*** Data to examine ***

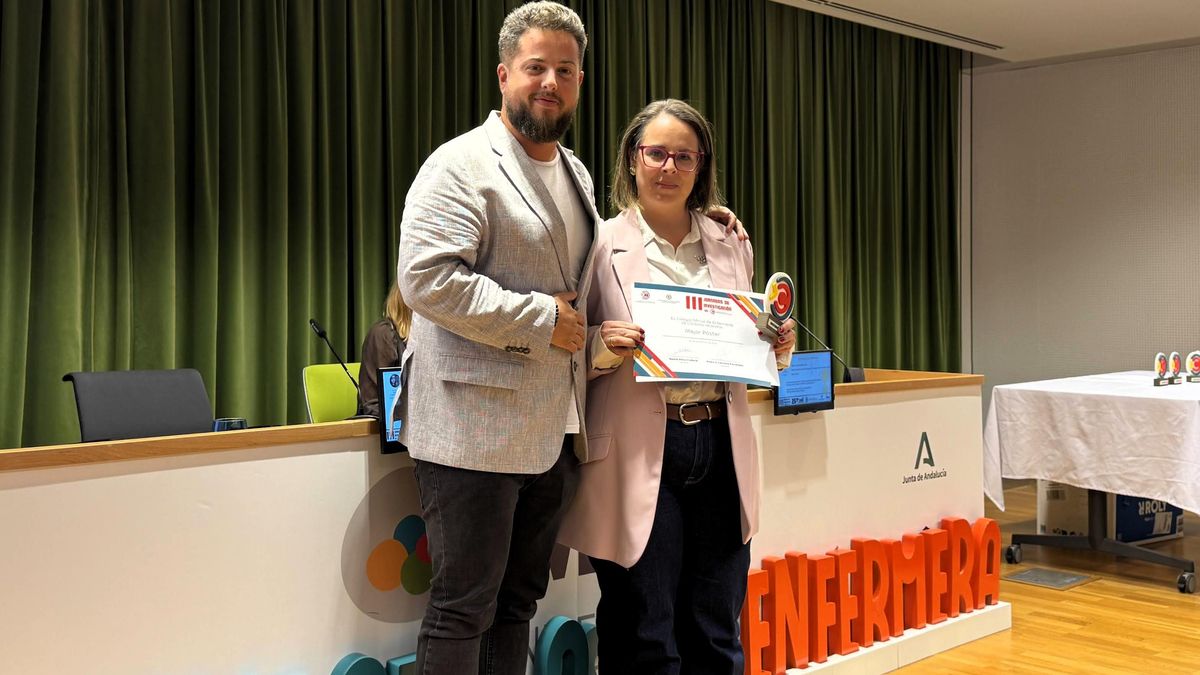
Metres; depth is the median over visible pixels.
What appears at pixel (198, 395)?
office chair
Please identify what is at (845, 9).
ceiling vent
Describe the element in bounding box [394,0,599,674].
man
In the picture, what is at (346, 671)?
letter sign
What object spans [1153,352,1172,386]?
trophy
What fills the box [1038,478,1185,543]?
cardboard box
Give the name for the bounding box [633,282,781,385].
certificate
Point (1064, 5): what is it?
ceiling
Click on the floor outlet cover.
(1066, 581)
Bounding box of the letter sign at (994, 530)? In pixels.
[739,514,998,674]
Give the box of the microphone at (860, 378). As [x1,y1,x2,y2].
[798,319,865,382]
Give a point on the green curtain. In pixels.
(343, 230)
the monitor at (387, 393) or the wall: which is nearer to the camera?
the monitor at (387, 393)
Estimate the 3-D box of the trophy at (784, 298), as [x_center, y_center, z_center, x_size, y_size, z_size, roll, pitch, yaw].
[0.490,-0.081,3.497,0.163,0.214,0.079,-2,3,-44]
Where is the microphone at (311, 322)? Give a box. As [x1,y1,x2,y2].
[308,317,361,395]
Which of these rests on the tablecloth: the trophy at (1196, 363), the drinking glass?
the trophy at (1196, 363)
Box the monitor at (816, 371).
[773,349,835,416]
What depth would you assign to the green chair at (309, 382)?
4.62 m
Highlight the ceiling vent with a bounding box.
[791,0,1000,50]
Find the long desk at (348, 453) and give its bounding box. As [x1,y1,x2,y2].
[1,368,986,672]
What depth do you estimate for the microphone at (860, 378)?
4.61 m
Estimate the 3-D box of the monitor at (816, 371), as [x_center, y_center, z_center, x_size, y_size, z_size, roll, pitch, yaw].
[0.615,0.131,3.835,0.260,0.183,0.101,-2,3,-44]
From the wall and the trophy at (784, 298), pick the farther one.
the wall
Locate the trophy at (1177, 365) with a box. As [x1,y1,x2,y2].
[1169,351,1182,383]
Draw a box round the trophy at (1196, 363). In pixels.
[1185,350,1199,382]
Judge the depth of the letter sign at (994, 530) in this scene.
3.98 m
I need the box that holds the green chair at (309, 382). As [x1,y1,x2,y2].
[302,362,362,423]
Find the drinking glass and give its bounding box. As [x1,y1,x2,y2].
[212,417,247,432]
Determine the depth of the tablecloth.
5.19 m
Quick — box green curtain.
[1,0,961,455]
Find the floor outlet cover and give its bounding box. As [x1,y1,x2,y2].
[1001,566,1096,589]
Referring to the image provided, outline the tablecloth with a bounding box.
[980,371,1199,522]
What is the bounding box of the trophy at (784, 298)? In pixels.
[754,271,795,338]
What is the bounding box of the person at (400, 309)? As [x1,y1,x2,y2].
[355,282,413,417]
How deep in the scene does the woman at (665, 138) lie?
3.02 m
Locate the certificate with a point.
(738, 313)
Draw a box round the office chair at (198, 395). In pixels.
[65,368,214,442]
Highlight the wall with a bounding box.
[964,38,1199,475]
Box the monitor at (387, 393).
[375,368,404,453]
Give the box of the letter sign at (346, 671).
[329,615,600,674]
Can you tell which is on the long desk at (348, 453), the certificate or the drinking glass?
the drinking glass
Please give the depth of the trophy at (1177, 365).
5.74 m
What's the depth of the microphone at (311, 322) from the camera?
3.42 m
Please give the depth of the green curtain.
4.94 m
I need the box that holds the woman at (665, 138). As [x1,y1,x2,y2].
[559,101,797,674]
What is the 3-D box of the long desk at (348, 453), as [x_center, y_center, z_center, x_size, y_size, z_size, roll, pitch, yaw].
[-0.162,0.620,3.636,3.760,0.871,0.777,-2,3,-44]
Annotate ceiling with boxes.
[757,0,1199,64]
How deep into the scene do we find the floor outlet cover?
5.15 m

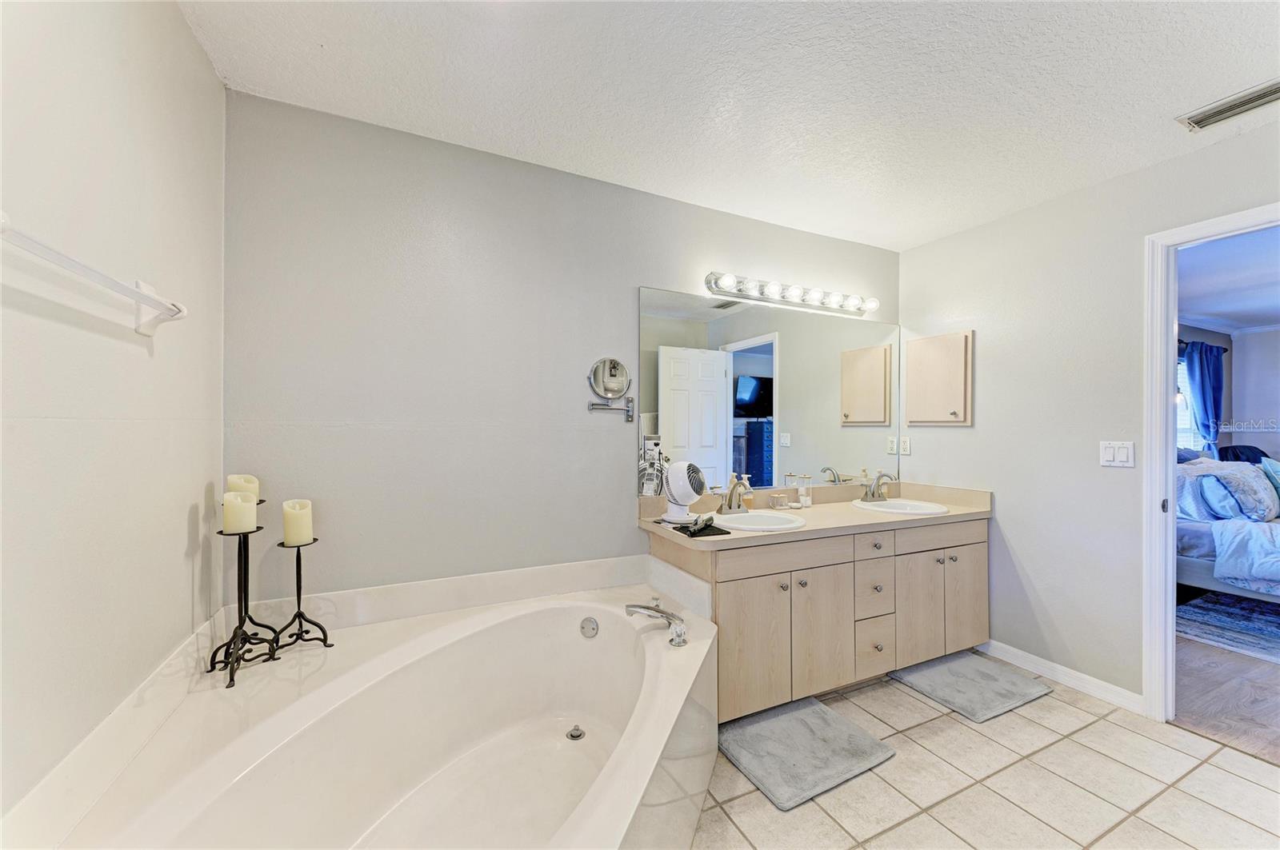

***

* [Exercise goal] Could you transcribe all of the data exactly, keeping every picture out of the copy?

* [Result]
Metres; depth is the median over visible pixels.
What appears at pixel (198, 395)?
office chair
Please identify what is at (845, 9).
ceiling vent
Describe the element in bounding box [394,0,599,674].
man
In the picture, what is at (346, 671)?
letter sign
What object spans [1153,352,1172,386]?
trophy
What fills the box [1038,478,1185,543]?
cardboard box
Give the name for the bounding box [633,282,781,385].
certificate
Point (1064, 5): what is it?
ceiling
Click on the floor outlet cover.
(1066, 581)
Bounding box of the letter sign at (994, 530)? In pixels.
[739,514,998,674]
Give the box of the microphone at (860, 378). As [x1,y1,x2,y2].
[798,319,865,382]
Give a point on the green curtain. In pixels.
(343, 230)
the monitor at (387, 393) or the wall: which is nearer to the camera?
the monitor at (387, 393)
Estimate the 3-D box of the trophy at (784, 298), as [x_center, y_center, z_center, x_size, y_size, z_size, roll, pitch, yaw].
[0.490,-0.081,3.497,0.163,0.214,0.079,-2,3,-44]
Where is the microphone at (311, 322)? Give a box. As [x1,y1,x2,y2].
[308,317,361,395]
Which of these rests on the tablecloth: the trophy at (1196, 363), the drinking glass?
the trophy at (1196, 363)
Box the monitor at (816, 371).
[773,349,835,416]
What depth would you assign to the green chair at (309, 382)?
4.62 m
Highlight the ceiling vent with a bounding box.
[791,0,1000,50]
Find the long desk at (348, 453) and give its bounding box. As [x1,y1,x2,y2].
[1,368,986,672]
What depth do you estimate for the microphone at (860, 378)?
4.61 m
Estimate the 3-D box of the monitor at (816, 371), as [x_center, y_center, z_center, x_size, y_size, z_size, roll, pitch, yaw].
[0.615,0.131,3.835,0.260,0.183,0.101,-2,3,-44]
From the wall and the trophy at (784, 298), pick the farther one.
the wall
Locate the trophy at (1177, 365) with a box. As [x1,y1,x2,y2].
[1169,351,1182,383]
Draw a box round the trophy at (1196, 363). In pixels.
[1185,350,1199,382]
Judge the depth of the letter sign at (994, 530) in this scene.
3.98 m
I need the box that holds the green chair at (309, 382). As [x1,y1,x2,y2].
[302,362,362,423]
Find the drinking glass and give its bounding box. As [x1,y1,x2,y2].
[212,417,247,432]
Determine the depth of the tablecloth.
5.19 m
Quick — box green curtain.
[1,0,961,455]
Find the floor outlet cover and give its bounding box. As [x1,y1,x2,y2].
[1001,566,1096,589]
Referring to the image provided, outline the tablecloth with a bounding box.
[980,371,1199,522]
What is the bounding box of the trophy at (784, 298)? In pixels.
[754,271,795,338]
What is the bounding box of the person at (400, 309)? As [x1,y1,x2,y2].
[355,282,413,417]
How deep in the scene does the woman at (665, 138) lie?
3.02 m
Locate the certificate with a point.
(738, 313)
Draw a box round the office chair at (198, 395). In pixels.
[65,368,214,442]
Highlight the wall with a bounding box.
[964,38,1199,475]
Box the monitor at (387, 393).
[375,368,404,453]
Give the box of the letter sign at (346, 671).
[329,615,600,674]
Can you tell which is on the long desk at (348, 453), the certificate or the drinking glass?
the drinking glass
Please give the depth of the trophy at (1177, 365).
5.74 m
What's the depth of the microphone at (311, 322) from the camera?
3.42 m
Please give the depth of the green curtain.
4.94 m
I need the box that holds the woman at (665, 138). As [x1,y1,x2,y2].
[559,101,797,674]
What is the 3-D box of the long desk at (348, 453), as [x_center, y_center, z_center, x_size, y_size, z_size, roll, pitch, yaw].
[-0.162,0.620,3.636,3.760,0.871,0.777,-2,3,-44]
Annotate ceiling with boxes.
[757,0,1199,64]
How deep into the scene do we find the floor outlet cover?
5.15 m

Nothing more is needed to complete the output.